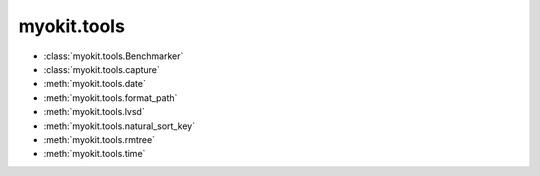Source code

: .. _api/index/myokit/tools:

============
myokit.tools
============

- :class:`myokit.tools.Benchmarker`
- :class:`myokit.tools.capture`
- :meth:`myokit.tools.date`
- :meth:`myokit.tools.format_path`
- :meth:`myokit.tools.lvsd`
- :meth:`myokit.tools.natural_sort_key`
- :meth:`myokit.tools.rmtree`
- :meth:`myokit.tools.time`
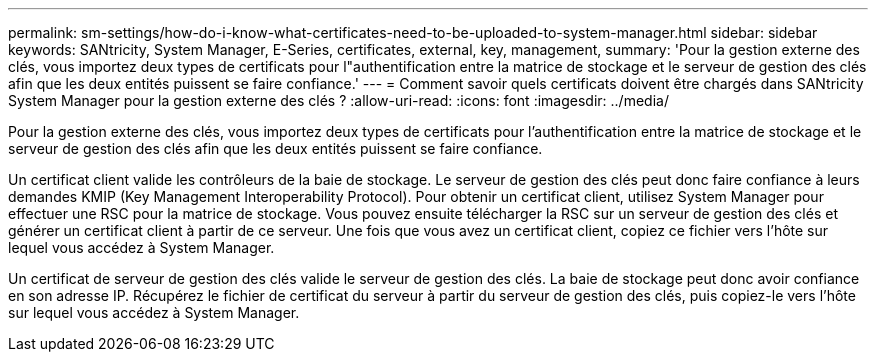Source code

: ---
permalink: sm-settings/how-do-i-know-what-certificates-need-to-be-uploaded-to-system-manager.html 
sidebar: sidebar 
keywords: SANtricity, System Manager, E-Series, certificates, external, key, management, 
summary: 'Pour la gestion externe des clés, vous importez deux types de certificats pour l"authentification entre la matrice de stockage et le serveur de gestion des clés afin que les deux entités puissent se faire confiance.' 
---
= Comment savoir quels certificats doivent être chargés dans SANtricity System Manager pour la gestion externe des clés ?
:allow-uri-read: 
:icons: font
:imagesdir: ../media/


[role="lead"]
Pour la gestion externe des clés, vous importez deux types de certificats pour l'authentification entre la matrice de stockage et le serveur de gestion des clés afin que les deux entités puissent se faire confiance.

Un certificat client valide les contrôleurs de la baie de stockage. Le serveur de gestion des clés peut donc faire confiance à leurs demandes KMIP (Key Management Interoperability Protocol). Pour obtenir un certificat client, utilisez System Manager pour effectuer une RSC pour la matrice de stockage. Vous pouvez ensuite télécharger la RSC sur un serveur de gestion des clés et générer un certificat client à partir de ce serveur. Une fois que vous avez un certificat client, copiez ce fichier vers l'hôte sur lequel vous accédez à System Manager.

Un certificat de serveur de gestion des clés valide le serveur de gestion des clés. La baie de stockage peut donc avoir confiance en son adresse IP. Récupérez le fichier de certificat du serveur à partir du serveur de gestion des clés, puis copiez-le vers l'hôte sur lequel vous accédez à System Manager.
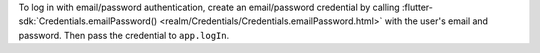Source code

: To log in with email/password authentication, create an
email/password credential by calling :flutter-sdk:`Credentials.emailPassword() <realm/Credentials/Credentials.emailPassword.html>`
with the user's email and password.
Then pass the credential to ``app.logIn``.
━━━━━━
YOUR ASSIGNMENT: The lines from the one holding "with the user's email and password." through the end of the listing above are to be written out exactly, both ends included, and no others.

SOLUTION FOR THIS PROBLEM:
with the user's email and password.
Then pass the credential to ``app.logIn``.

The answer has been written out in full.